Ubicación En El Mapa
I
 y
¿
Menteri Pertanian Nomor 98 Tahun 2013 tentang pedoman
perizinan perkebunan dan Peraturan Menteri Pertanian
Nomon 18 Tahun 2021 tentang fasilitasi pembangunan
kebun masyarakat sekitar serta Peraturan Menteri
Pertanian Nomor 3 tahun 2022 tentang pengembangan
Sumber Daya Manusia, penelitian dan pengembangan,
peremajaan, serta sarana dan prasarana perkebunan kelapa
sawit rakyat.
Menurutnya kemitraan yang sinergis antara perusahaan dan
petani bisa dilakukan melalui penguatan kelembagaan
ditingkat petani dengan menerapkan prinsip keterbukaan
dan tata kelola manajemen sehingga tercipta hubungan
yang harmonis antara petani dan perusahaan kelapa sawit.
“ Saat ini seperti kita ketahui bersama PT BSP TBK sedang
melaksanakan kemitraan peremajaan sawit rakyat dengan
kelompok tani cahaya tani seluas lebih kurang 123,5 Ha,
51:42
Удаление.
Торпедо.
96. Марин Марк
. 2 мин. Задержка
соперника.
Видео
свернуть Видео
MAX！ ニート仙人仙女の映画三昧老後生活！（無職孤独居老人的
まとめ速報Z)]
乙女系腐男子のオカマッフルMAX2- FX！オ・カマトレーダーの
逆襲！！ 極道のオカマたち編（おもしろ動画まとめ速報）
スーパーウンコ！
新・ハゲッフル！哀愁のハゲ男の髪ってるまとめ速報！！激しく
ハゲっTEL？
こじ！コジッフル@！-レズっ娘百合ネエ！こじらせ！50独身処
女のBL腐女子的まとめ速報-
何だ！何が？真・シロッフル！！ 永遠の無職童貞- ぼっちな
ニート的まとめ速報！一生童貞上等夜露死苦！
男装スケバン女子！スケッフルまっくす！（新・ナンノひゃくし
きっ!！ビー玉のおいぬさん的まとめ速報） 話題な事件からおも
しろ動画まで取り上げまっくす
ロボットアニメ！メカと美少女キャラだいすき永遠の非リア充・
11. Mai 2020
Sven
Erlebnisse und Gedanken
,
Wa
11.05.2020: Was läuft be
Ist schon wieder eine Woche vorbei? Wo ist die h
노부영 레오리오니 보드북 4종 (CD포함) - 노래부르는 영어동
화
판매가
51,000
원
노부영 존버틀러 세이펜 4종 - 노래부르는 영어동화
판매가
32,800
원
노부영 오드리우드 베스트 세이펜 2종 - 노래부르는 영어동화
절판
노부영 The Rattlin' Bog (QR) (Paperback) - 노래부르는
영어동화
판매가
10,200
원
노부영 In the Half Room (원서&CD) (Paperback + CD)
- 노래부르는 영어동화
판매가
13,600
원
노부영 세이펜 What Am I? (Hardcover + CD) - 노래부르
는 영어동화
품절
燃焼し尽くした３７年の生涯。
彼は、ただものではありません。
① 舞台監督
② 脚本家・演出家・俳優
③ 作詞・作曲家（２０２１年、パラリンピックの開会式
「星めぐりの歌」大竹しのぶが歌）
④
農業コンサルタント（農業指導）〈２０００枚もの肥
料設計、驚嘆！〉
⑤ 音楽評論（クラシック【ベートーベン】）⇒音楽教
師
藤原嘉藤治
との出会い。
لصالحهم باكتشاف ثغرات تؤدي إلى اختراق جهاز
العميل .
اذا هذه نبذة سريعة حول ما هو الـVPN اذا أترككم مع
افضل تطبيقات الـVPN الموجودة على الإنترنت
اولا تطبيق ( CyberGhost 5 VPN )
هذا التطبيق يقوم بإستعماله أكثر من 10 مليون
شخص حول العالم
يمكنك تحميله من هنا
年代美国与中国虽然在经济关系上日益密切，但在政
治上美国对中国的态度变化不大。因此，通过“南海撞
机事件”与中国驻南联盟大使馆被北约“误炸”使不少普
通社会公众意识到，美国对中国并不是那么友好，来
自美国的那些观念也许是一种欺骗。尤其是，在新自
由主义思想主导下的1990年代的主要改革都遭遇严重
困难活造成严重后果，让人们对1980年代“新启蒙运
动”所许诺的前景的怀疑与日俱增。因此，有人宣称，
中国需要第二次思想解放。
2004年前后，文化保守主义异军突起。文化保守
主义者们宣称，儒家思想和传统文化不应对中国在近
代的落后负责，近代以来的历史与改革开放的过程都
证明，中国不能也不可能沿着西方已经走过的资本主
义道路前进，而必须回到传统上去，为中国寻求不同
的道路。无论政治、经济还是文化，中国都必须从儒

▸ **Requirement**: Using the listing above, state how many lines contain the string "kemitraan". Give the number by itself.

▸ **Result for this exercise**: 2